Virtual scenes, macros and animations I’ve created using the freeware raytracer, POV-Ray. Many of my illustrations can be found on my Wikimedia Commons user page. More POV-Ray-generated scenes can be found on my GearHead RPG page.
A tutorial describing how to record precise (to many decimal places) 2D screen positions of 3D POV-Ray objects so that you can then import them into other image editing programs.
An updated version of "screen.inc" with better support for different camera types. Also features the capability to retrieve the precise two-dimensional screen coordinates of any three-dimensional point in space. (For instance, for overlaying 2D elements on top of a 3D image in another application.)
An include file that renders a grid and axes onto your scene with options to select its overall size and detail, as well as to choose to hide or show a particular plane.
A macro that creates objects in the shape of a grid of longitudinal, latitudinal and radial lines. The objects can be used within CSG operations (e.g. intersections and differences), or as an object pattern (e.g. a pigment). An advantage over other techniques is that the thickness of the grid “lines” remains constant.
A collection of objects and scenes (initially created for GearHead RPG) and intended for use in 2D, isometric video games. The special effects “add-on” is available from this page as well.
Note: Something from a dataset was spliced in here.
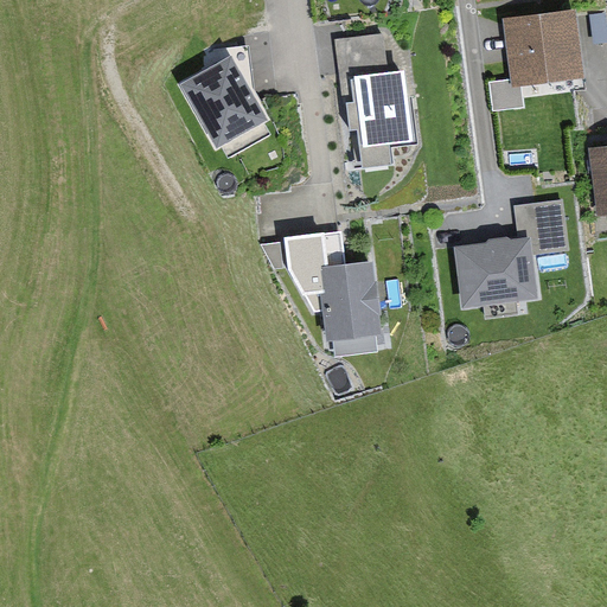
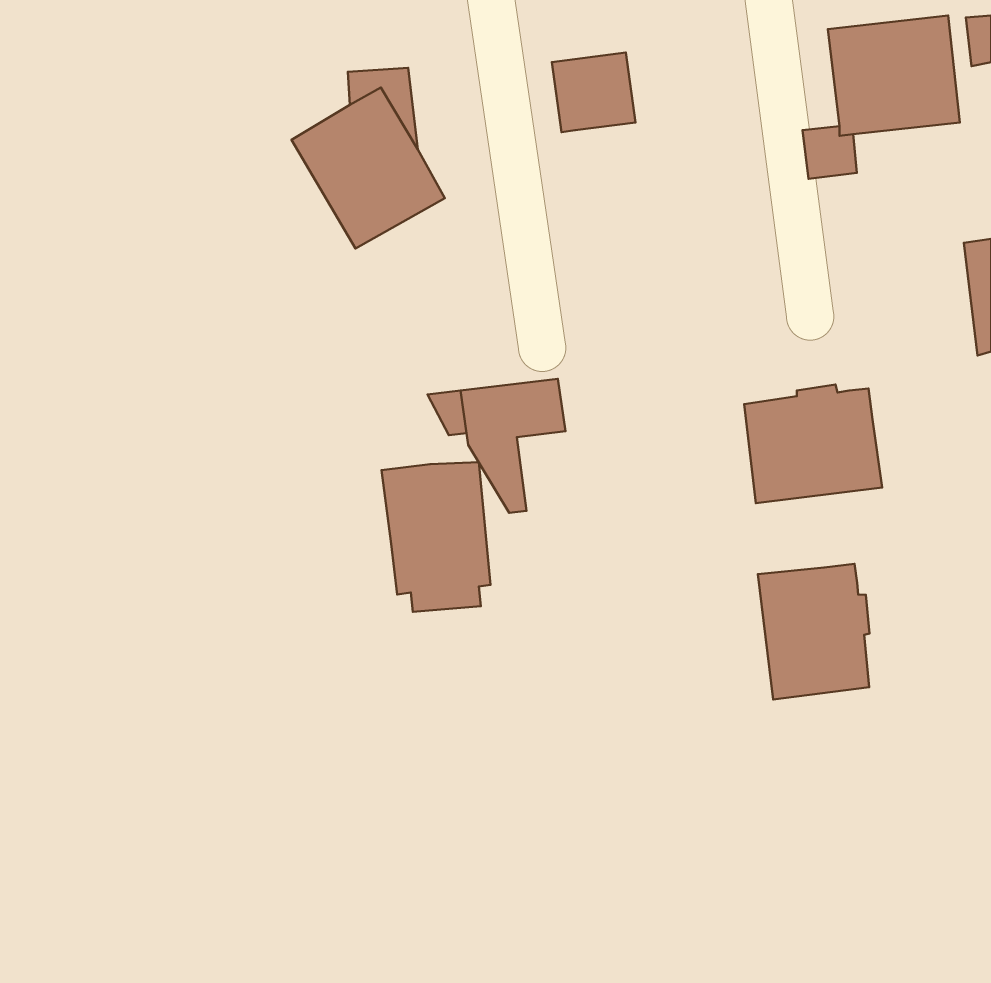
building: [347,72,414,167] -> none
building: [513,199,569,256] -> none
building: [315,262,382,353] -> [382,462,490,612]
building: none -> [758,564,870,699]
The “GearHead Game Sprites” on my GearHead RPG page are newer and better developed, but also include lots of stuff created by other people.
A collection of fractal objects including the Menger Sponge, the Sierpinski Pyramid and the Sierpinski Tetrahedron. All three objects can be used in CSG operations.
A mockup of the camera and lighting angles used in the video games Fallout and Fallout 2. These games use an unusual form of trimetric projection that is tileable in six directions.
A demonstration showing how adjusting a photographic camera’s distance and focal length, while keeping the target object in frame, can introduce geometric distortions (called foreshortening) into the image. The top number is the camera angle. The bottom number is the camera distance.
A demonstration showing the effect of changing a camera’s aperture over time. The distance of the camera from the focal point (i.e. the center of the scene) is a constant 16 units. Each gray tile is 0.25 by 0.25 units. The top value is the aperture valure (AV). The bottom number is the f-stop.
Different representations of the Earth’s latitudes.
Fig. a. A naive approach to specifying a surface of latitude would be to cut through the Earth in a straight line to form a plane.
Fig. b. However, it would be more accurate to say that on a spherical Earth, a circle of latitude forms a cone pointing toward the Earth’s center.
Fig. c. But the Earth deviates from a perfect sphere, and instead roughly forms the shape of an ellipsoid (greatly exaggerated in this image), causing this cone to become truncated. This representation corresponds to "geodetic latitude".
Fig. d. Ellipsoidal coordinates are used in the calculation of the Earth’s gravitational field. Within the confines of the reference ellipsoid the gravitational field lines very nearly form a truncated hyperboloid.